Work item. The reply should hold every line of the data below, unchanged, and none of the pictures.

Materials provided.
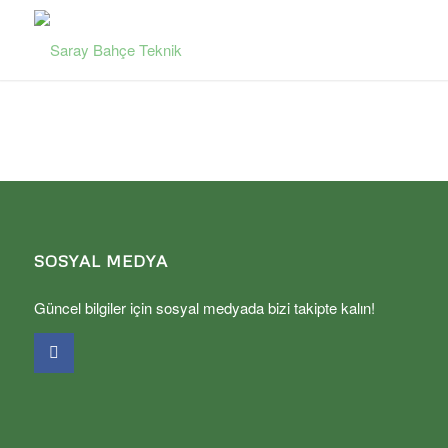
SOSYAL MEDYA
Güncel bilgiler için sosyal medyada bizi takipte kalın!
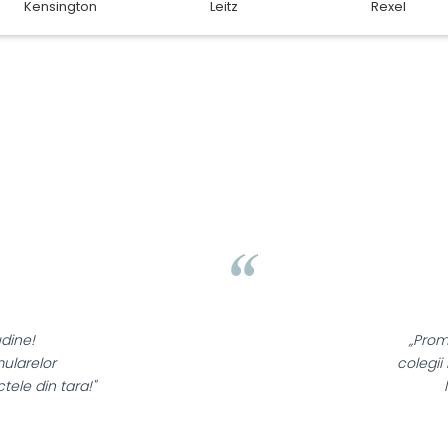
sselte
Faber Castell
Horion
Liamed Brasov
Liamed
⭐⭐⭐⭐⭐
tionalele sunt minunate,
ei au fost foarte incantati,
 fel si clientii nostri!”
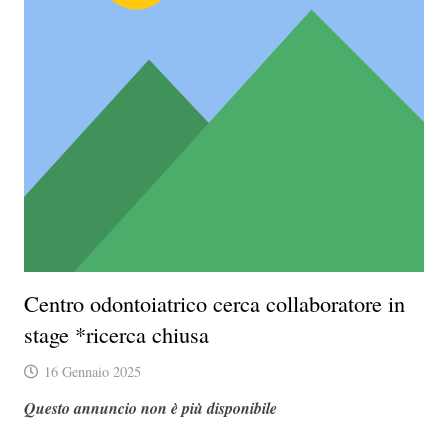
Centro odontoiatrico cerca collaboratore in
stage *ricerca chiusa
16 Gennaio 2025
Questo annuncio non è più disponibile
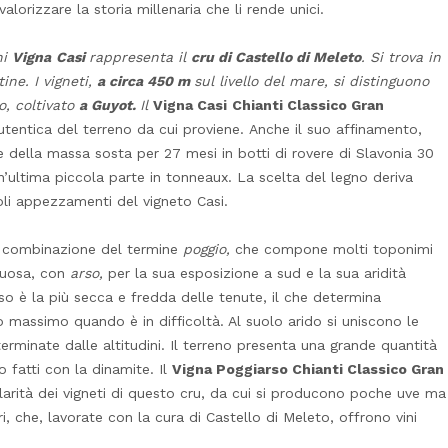
alorizzare la storia millenaria che li rende unici.
ni
Vigna
Casi
rappresenta il
cru di Castello di Meleto
. Si trova in
ine. I vigneti,
a circa 450 m
sul livello del mare, si distinguono
o, coltivato
a Guyot.
Il
Vigna Casi
Chianti Classico Gran
utentica del terreno da cui proviene. Anche il suo affinamento,
rte della massa sosta per 27 mesi in botti di rovere di Slavonia 30
un’ultima piccola parte in tonneaux. La scelta del legno deriva
coli appezzamenti del vigneto Casi.
 combinazione del termine
poggio,
che compone molti toponimi
ntuosa, con
arso,
per la sua esposizione a sud e la sua aridità
so è la più secca e fredda delle tenute, il che determina
uo massimo quando è in difficoltà. Al suolo arido si uniscono le
erminate dalle altitudini. Il terreno presenta una grande quantità
 fatti con la dinamite. Il
Vigna Poggiarso Chianti Classico Gran
colarità dei vigneti di questo cru, da cui si producono poche uve ma
ri, che, lavorate con la cura di Castello di Meleto, offrono vini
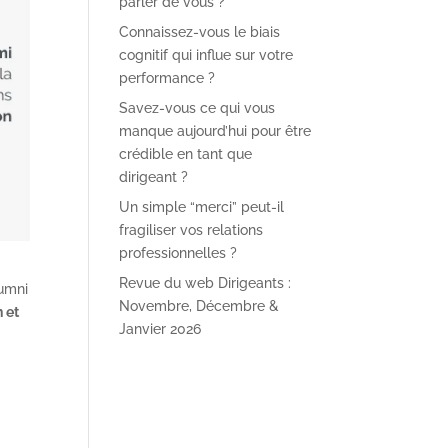
parler de vous ?
Connaissez-vous le biais
cognitif qui influe sur votre
performance ?
Savez-vous ce qui vous
manque aujourd’hui pour être
crédible en tant que
dirigeant ?
Un simple “merci” peut-il
fragiliser vos relations
professionnelles ?
Revue du web Dirigeants :
lumni
Novembre, Décembre &
 et
Janvier 2026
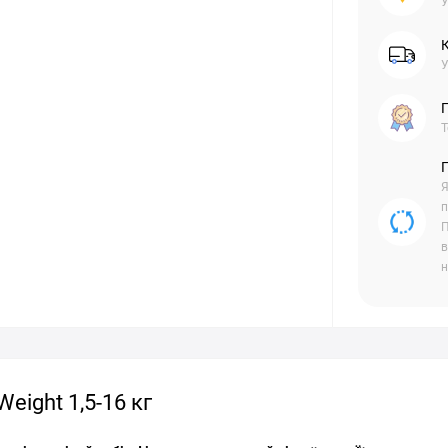
У
У
Г
Т
Я
п
П
в
н
eight 1,5-16 кг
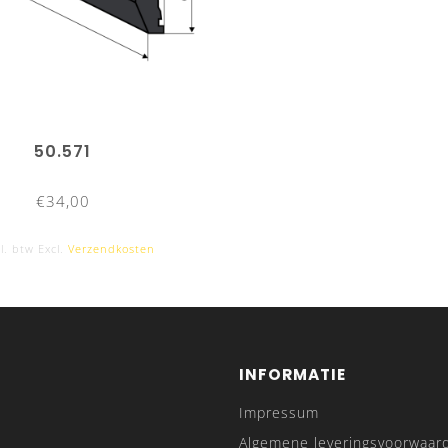
50.571
€34,00
l. btw Excl.
Verzendkosten
INFORMATIE
Impressum
Algemene leveringsvoorwaar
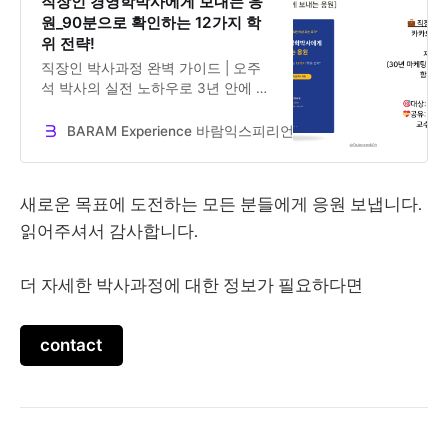
직장인 경영학박사에게 보내는 응
원_90분으로 확인하는 12가지 학
위 전략!
직장인 박사과정 완벽 가이드 | 오주
석 박사의 실전 노하우로 3년 안에 경
영학 박사학위 취득하기. 시간 관리부
터 논문 작성까지 12가지 핵심 전략.
BARAM Experience 바람익스피리언스
Dr. Jooseok Oh
사전 구매자 한정 1:1 컨설팅 혜택 제
공. 오주석 바람익스피리언스(주) 대
표 저. 이앤오 2n5 출판사 출간
새로운 목표에 도전하는 모든 분들에게 응원 보냅니다.
읽어주셔서 감사합니다.
더 자세한 박사과정에 대한 정보가 필요하다면
contact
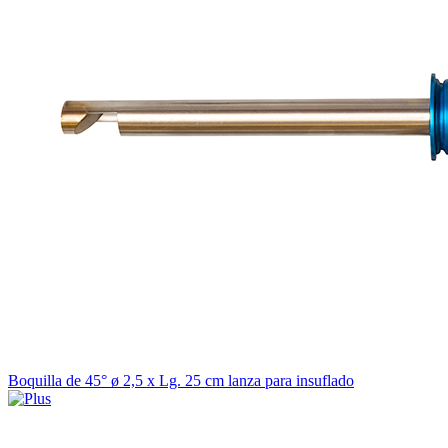
Boquilla de 45° ø 2,5 x Lg. 25 cm lanza para insuflado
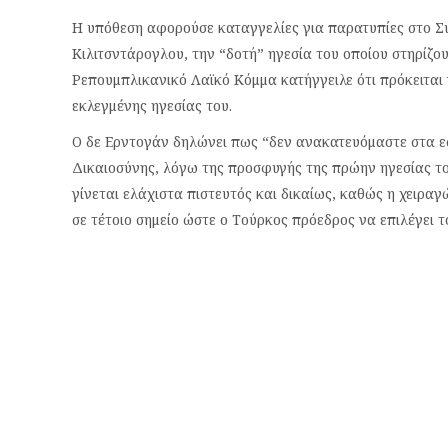
Η υπόθεση αφορούσε καταγγελίες για παρατυπίες στο Συν
Κιλιτσντάρογλου, την “δοτή” ηγεσία του οποίου στηρίζο
Ρεπουμπλικανικό Λαϊκό Κόμμα κατήγγειλε ότι πρόκειται
εκλεγμένης ηγεσίας του.
Ο δε Ερντογάν δηλώνει πως “δεν ανακατευόμαστε στα ε
Δικαιοσύνης, λόγω της προσφυγής της πρώην ηγεσίας το
γίνεται ελάχιστα πιστευτός και δικαίως, καθώς η χειραγ
σε τέτοιο σημείο ώστε ο Τούρκος πρόεδρος να επιλέγει τ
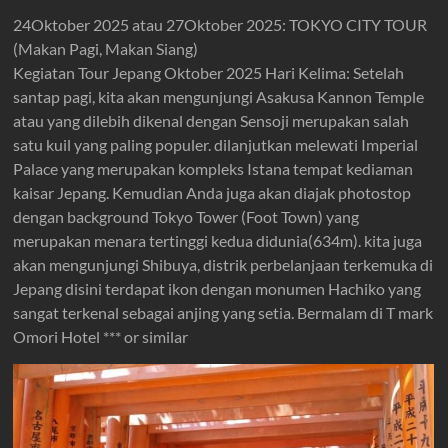
24Oktober 2025 atau 27Oktober 2025: TOKYO CITY TOUR
(Makan Pagi, Makan Siang)
Kegiatan Tour Jepang Oktober 2025 Hari Kelima: Setelah
santap pagi, kita akan mengunjungi Asakusa Kannon Temple
atau yang dilebih dikenal dengan Sensoji merupakan salah
satu kuil yang paling populer. dilanjutkan melewati Imperial
Palace yang merupakan kompleks Istana tempat kediaman
kaisar Jepang. Kemudian Anda juga akan diajak photostop
dengan background Tokyo Tower (Foot Town) yang
merupakan menara tertinggi kedua didunia(634m). kita juga
akan mengunjungi Shibuya, distrik perbelanjaan terkemuka di
Jepang disini terdapat ikon dengan monumen Hachiko yang
sangat terkenal sebagai anjing yang setia. Bermalam di T mark
Omori Hotel *** or similar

Written response.
SOSYAL MEDYA
Güncel bilgiler için sosyal medyada bizi takipte kalın!
sselte
Faber Castell
Horion
Liamed Brasov
Liamed
⭐⭐⭐⭐⭐
tionalele sunt minunate,
ei au fost foarte incantati,
 fel si clientii nostri!”
Centro odontoiatrico cerca collaboratore in
stage *ricerca chiusa
16 Gennaio 2025
Questo annuncio non è più disponibile
alorizzare la storia millenaria che li rende unici.
ni
Vigna
Casi
rappresenta il
cru di Castello di Meleto
. Si trova in
ine. I vigneti,
a circa 450 m
sul livello del mare, si distinguono
o, coltivato
a Guyot.
Il
Vigna Casi
Chianti Classico Gran
utentica del terreno da cui proviene. Anche il suo affinamento,
rte della massa sosta per 27 mesi in botti di rovere di Slavonia 30
un’ultima piccola parte in tonneaux. La scelta del legno deriva
coli appezzamenti del vigneto Casi.
 combinazione del termine
poggio,
che compone molti toponimi
ntuosa, con
arso,
per la sua esposizione a sud e la sua aridità
so è la più secca e fredda delle tenute, il che determina
uo massimo quando è in difficoltà. Al suolo arido si uniscono le
erminate dalle altitudini. Il terreno presenta una grande quantità
 fatti con la dinamite. Il
Vigna Poggiarso Chianti Classico Gran
colarità dei vigneti di questo cru, da cui si producono poche uve ma
ri, che, lavorate con la cura di Castello di Meleto, offrono vini
parler de vous ?
Connaissez-vous le biais
cognitif qui influe sur votre
performance ?
Savez-vous ce qui vous
manque aujourd’hui pour être
crédible en tant que
dirigeant ?
Un simple “merci” peut-il
fragiliser vos relations
professionnelles ?
Revue du web Dirigeants :
lumni
Novembre, Décembre &
 et
Janvier 2026
У
У
Г
Т
Я
п
П
в
н
eight 1,5-16 кг
50.571
€34,00
l. btw Excl.
Verzendkosten
INFORMATIE
Impressum
Algemene leveringsvoorwaar
직장인 경영학박사에게 보내는 응
원_90분으로 확인하는 12가지 학
위 전략!
직장인 박사과정 완벽 가이드 | 오주
석 박사의 실전 노하우로 3년 안에 경
영학 박사학위 취득하기. 시간 관리부
터 논문 작성까지 12가지 핵심 전략.
BARAM Experience 바람익스피리언스
Dr. Jooseok Oh
사전 구매자 한정 1:1 컨설팅 혜택 제
공. 오주석 바람익스피리언스(주) 대
표 저. 이앤오 2n5 출판사 출간
새로운 목표에 도전하는 모든 분들에게 응원 보냅니다.
읽어주셔서 감사합니다.
더 자세한 박사과정에 대한 정보가 필요하다면
contact
Boquilla de 45° ø 2,5 x Lg. 25 cm lanza para insuflado
Η υπόθεση αφορούσε καταγγελίες για παρατυπίες στο Συν
Κιλιτσντάρογλου, την “δοτή” ηγεσία του οποίου στηρίζο
Ρεπουμπλικανικό Λαϊκό Κόμμα κατήγγειλε ότι πρόκειται
εκλεγμένης ηγεσίας του.
Ο δε Ερντογάν δηλώνει πως “δεν ανακατευόμαστε στα ε
Δικαιοσύνης, λόγω της προσφυγής της πρώην ηγεσίας το
γίνεται ελάχιστα πιστευτός και δικαίως, καθώς η χειραγ
σε τέτοιο σημείο ώστε ο Τούρκος πρόεδρος να επιλέγει τ
24Oktober 2025 atau 27Oktober 2025: TOKYO CITY TOUR
(Makan Pagi, Makan Siang)
Kegiatan Tour Jepang Oktober 2025 Hari Kelima: Setelah
santap pagi, kita akan mengunjungi Asakusa Kannon Temple
atau yang dilebih dikenal dengan Sensoji merupakan salah
satu kuil yang paling populer. dilanjutkan melewati Imperial
Palace yang merupakan kompleks Istana tempat kediaman
kaisar Jepang. Kemudian Anda juga akan diajak photostop
dengan background Tokyo Tower (Foot Town) yang
merupakan menara tertinggi kedua didunia(634m). kita juga
akan mengunjungi Shibuya, distrik perbelanjaan terkemuka di
Jepang disini terdapat ikon dengan monumen Hachiko yang
sangat terkenal sebagai anjing yang setia. Bermalam di T mark
Omori Hotel *** or similar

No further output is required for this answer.